Action item
Below are lines of data, and only some are wanted. Please repeat exactly those from the line that has "button close" through the line that has "Возрастная группа".

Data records
Start of Block
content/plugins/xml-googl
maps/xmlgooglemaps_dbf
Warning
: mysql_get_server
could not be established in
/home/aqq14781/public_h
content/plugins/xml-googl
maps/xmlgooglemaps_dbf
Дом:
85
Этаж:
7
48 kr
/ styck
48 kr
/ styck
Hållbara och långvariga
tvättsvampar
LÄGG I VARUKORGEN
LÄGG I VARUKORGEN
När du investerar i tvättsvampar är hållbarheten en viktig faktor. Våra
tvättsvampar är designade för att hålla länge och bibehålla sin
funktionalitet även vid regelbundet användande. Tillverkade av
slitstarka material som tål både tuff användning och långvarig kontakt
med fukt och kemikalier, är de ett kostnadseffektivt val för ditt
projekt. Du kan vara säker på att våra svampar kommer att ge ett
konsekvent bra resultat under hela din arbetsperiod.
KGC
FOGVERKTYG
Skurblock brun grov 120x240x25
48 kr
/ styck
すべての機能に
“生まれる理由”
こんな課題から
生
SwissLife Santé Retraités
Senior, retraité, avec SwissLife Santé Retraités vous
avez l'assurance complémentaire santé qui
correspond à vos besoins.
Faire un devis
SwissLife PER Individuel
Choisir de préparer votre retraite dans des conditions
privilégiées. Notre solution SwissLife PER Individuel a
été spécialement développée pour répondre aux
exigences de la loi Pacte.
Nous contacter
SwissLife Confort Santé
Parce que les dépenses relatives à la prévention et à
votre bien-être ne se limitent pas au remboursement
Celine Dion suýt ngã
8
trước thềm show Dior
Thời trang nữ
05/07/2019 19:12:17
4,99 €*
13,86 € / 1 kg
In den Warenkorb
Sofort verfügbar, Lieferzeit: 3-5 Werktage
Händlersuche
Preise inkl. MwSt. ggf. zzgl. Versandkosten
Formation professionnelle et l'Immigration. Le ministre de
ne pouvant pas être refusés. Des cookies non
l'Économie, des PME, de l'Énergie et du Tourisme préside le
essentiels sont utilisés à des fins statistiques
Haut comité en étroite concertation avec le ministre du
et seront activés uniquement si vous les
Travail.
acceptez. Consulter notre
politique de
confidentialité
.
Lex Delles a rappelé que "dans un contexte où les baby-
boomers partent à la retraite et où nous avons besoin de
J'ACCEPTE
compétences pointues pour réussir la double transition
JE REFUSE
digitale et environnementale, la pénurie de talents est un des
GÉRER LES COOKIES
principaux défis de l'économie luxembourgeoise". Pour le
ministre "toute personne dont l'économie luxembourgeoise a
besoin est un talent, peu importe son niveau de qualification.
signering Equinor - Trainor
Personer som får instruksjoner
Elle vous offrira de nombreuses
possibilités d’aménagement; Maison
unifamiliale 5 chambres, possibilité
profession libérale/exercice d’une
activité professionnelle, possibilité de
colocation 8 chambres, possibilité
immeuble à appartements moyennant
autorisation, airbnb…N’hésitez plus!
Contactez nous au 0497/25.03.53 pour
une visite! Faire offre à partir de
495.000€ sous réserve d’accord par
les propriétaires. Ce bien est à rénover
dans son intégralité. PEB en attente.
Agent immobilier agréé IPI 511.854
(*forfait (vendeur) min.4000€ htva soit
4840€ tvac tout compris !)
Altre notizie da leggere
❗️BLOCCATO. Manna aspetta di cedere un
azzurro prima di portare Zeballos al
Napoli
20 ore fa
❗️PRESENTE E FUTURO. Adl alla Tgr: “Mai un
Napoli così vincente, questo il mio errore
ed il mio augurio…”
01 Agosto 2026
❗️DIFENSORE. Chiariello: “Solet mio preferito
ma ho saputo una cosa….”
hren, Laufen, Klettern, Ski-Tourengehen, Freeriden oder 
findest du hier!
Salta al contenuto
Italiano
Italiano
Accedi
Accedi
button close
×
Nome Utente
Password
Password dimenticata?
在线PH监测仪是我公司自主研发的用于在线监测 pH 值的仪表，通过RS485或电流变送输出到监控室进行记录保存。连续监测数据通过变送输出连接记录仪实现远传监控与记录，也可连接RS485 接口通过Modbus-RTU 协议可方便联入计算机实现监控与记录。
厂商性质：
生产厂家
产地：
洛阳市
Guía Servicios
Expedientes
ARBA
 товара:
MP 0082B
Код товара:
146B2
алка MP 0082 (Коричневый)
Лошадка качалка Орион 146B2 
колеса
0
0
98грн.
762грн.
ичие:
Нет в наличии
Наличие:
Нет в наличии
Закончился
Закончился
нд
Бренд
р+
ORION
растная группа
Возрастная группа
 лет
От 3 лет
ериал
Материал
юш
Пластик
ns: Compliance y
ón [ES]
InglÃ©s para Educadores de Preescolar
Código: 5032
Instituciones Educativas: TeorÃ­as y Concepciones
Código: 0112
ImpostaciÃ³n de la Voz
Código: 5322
End of Block
Solution for this problem
button close
×
Nome Utente
Password
Password dimenticata?
在线PH监测仪是我公司自主研发的用于在线监测 pH 值的仪表，通过RS485或电流变送输出到监控室进行记录保存。连续监测数据通过变送输出连接记录仪实现远传监控与记录，也可连接RS485 接口通过Modbus-RTU 协议可方便联入计算机实现监控与记录。
厂商性质：
生产厂家
产地：
洛阳市
Guía Servicios
Expedientes
ARBA
 товара:
MP 0082B
Код товара:
146B2
алка MP 0082 (Коричневый)
Лошадка качалка Орион 146B2 
колеса
0
0
98грн.
762грн.
ичие:
Нет в наличии
Наличие:
Нет в наличии
Закончился
Закончился
нд
Бренд
р+
ORION
растная группа
Возрастная группа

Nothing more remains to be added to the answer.